Radar-Optical Fusion Detection of UAV Based On Improved YOLOv7-tiny

Abstract This study presents a radar-optical fusion detection method for unmanned aerial vehicles (UAVs) in maritime environments. Radar and camera technologies are integrated to improve the detection capabilities of the platforms. The proposed method involves generating Regions of Interest (ROI) by projecting radar traces onto optical images through matrix transformation and geometric centroid registration. The generated ROI are matched with YOLO detection boxes using the intersection-over-union (IoU) algorithm, enabling radar-optical fusion detection.

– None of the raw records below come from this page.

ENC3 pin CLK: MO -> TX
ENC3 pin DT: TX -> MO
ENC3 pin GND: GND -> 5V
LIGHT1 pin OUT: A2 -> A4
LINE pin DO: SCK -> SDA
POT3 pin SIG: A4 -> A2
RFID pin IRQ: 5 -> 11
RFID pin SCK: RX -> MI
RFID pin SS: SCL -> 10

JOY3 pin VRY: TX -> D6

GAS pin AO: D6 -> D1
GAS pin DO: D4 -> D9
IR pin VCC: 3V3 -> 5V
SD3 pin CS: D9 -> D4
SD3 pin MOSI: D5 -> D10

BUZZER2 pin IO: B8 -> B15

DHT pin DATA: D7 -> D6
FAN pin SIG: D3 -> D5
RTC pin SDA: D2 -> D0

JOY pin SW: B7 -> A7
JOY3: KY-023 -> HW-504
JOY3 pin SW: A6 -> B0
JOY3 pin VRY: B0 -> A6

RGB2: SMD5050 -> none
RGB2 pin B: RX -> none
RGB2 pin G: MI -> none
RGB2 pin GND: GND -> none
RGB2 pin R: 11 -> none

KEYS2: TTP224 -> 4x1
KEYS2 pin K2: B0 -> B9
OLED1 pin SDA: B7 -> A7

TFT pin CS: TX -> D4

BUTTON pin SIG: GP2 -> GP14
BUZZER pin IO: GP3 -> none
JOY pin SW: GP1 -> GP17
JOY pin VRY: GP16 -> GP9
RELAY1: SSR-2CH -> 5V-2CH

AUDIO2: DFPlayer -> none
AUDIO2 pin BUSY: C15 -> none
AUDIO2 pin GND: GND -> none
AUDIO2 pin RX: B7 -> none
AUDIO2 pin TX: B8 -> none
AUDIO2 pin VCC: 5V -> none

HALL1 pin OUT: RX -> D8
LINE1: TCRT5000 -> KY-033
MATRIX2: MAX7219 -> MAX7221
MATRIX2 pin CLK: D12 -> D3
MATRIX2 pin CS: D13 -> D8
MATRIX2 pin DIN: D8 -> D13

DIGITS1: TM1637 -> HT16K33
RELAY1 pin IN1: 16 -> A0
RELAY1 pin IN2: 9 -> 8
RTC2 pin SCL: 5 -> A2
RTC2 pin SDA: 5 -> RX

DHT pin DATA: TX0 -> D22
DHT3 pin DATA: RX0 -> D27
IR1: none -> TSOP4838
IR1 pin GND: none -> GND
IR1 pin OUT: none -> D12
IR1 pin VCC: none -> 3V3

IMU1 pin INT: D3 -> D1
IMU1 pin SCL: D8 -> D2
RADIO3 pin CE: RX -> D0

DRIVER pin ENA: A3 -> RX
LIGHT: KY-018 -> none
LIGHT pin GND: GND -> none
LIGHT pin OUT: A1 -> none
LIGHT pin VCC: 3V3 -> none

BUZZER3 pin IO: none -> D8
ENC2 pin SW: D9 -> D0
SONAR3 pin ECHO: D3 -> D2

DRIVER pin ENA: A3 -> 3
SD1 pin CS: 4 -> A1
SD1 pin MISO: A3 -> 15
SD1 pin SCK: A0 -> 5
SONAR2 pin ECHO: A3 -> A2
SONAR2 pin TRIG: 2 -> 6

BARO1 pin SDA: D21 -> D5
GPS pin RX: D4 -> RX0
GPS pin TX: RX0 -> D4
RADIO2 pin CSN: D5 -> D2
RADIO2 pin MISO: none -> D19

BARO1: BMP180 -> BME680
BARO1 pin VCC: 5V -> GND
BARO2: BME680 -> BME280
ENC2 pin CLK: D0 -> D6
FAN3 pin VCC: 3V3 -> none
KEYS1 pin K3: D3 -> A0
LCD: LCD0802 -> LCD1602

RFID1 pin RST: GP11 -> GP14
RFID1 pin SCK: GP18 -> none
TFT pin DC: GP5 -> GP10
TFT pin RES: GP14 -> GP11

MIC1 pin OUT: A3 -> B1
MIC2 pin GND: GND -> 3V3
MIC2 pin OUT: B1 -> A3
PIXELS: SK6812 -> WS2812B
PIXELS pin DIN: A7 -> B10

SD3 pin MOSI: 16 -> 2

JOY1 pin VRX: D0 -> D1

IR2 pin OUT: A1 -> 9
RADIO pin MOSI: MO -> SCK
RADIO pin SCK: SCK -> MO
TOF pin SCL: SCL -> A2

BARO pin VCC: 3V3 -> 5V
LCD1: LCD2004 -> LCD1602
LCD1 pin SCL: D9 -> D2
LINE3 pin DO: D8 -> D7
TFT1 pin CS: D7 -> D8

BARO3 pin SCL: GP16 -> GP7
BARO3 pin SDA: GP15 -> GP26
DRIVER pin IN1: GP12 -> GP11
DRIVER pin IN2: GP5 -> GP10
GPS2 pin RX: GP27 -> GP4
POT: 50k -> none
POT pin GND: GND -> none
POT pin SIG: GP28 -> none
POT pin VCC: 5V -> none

A modified algorithm, called SPN-YOLOv7-tiny, is developed to address the challenge of detecting small UAV targets that are easily missed in images. In this algorithm, the convolutional layers in the backbone network are replaced with a space-to-depth convolution (SPD-Conv), and a small object detection layer is added. In addition, the loss function was replaced with a NWD (Normalized weighted Distance) loss function. Experimental results demonstrate that compared to the original YOLOv7-tiny method, SPN-YOLOv7-tiny achieves an improved mAP@0.5 (mean average precision at an IoU threshold of 0.5) from 0.852 to 0.93, while maintaining a high frame rate of 135.1 frames per second. Moreover, the proposed radar-optical fusion detection method achieves an accuracy of 96.98%, surpassing the individual detection results of the radar and camera. The proposed method effectively addresses the detection challenges posed by closely spaced overlapping targets on a radar chart.